[PASSAGE SHOWN Boundary: Start]

I copied my code below for you reference.(one is for testing, the other one is 
for production .)


Attached you will also find a pdf file named Herman..pdf. it only has two 
pages, but by only convert the first page, the best I can do it 7 seconds. that 
would be very slow for web application. If by adding a GPU, the performance 
could get better, I would certainly like to try, just not sure if it's going to 
work.


******************below are testing code running on eclilpse 
platform**************


package com.test;

import org.apache.pdfbox.pdmodel.PDDocument;
import org.apache.pdfbox.rendering.ImageType;
import org.apache.pdfbox.rendering.PDFRenderer;
import org.apache.pdfbox.tools.imageio.ImageIOUtil;

import java.awt.image.BufferedImage;
import java.io.File;
import java.io.IOException;
import org.apache.commons.lang3.time.StopWatch;
import org.apache.commons.lang3.StringUtils;

public class PdfToImage {

      private static final String OUTPUT_DIR = "/Users/someone/Desktop/";

      public static void main(String[] args) throws Exception{

          System.setProperty("sun.java2d.cmm", 
"sun.java2d.cmm.kcms.KcmsServiceProvider");

          StopWatch stopwatch = new StopWatch();

          stopwatch.start();

          try (final PDDocument document = PDDocument.load(new 
File("/Users/someone/Desktop/Herman & hiss - PPHI101201 - FV.pdf"))){
              PDFRenderer pdfRenderer = new PDFRenderer(document);
              pdfRenderer.setSubsamplingAllowed(true);
              //for (int page = 0; page < document.getNumberOfPages(); ++page)

[PASSAGE SHOWN Boundary: End]

(ASSIGNMENT A)
Quote the forum post word for word, beginning at the words "public static void" and stopping after the words "< document.getNumberOfPages(); ++page)".
The forum post and the entries that come after it have no connection to each other.

[PROVIDED ENTRIES Boundary: Start]

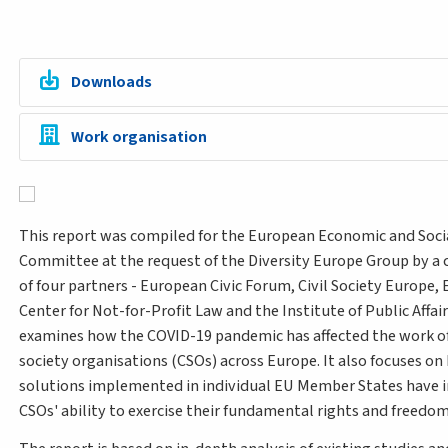
Downloads
Work organisation
This report was compiled for the European Economic and Soci
Committee at the request of the Diversity Europe Group by a
of four partners - European Civic Forum, Civil Society Europe,
Center for Not-for-Profit Law and the Institute of Public Affairs
examines how the COVID-19 pandemic has affected the work of 
society organisations (CSOs) across Europe. It also focuses o
solutions implemented in individual EU Member States have
CSOs' ability to exercise their fundamental rights and freedo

[PROVIDED ENTRIES Boundary: End]

(ASSIGNMENT B)
Print the text of the entries unchanged, beginning at their first line and stopping after the line that contains "Center for Not-for-Profit", both ends included. Leave the pictures out of your answer.

(PROBLEM SOLUTION A)
public static void main(String[] args) throws Exception{

          System.setProperty("sun.java2d.cmm", 
"sun.java2d.cmm.kcms.KcmsServiceProvider");

          StopWatch stopwatch = new StopWatch();

          stopwatch.start();

          try (final PDDocument document = PDDocument.load(new 
File("/Users/someone/Desktop/Herman & hiss - PPHI101201 - FV.pdf"))){
              PDFRenderer pdfRenderer = new PDFRenderer(document);
              pdfRenderer.setSubsamplingAllowed(true);
              //for (int page = 0; page < document.getNumberOfPages(); ++page)

(PROBLEM SOLUTION B)
Downloads
Work organisation
This report was compiled for the European Economic and Soci
Committee at the request of the Diversity Europe Group by a
of four partners - European Civic Forum, Civil Society Europe,
Center for Not-for-Profit Law and the Institute of Public Affairs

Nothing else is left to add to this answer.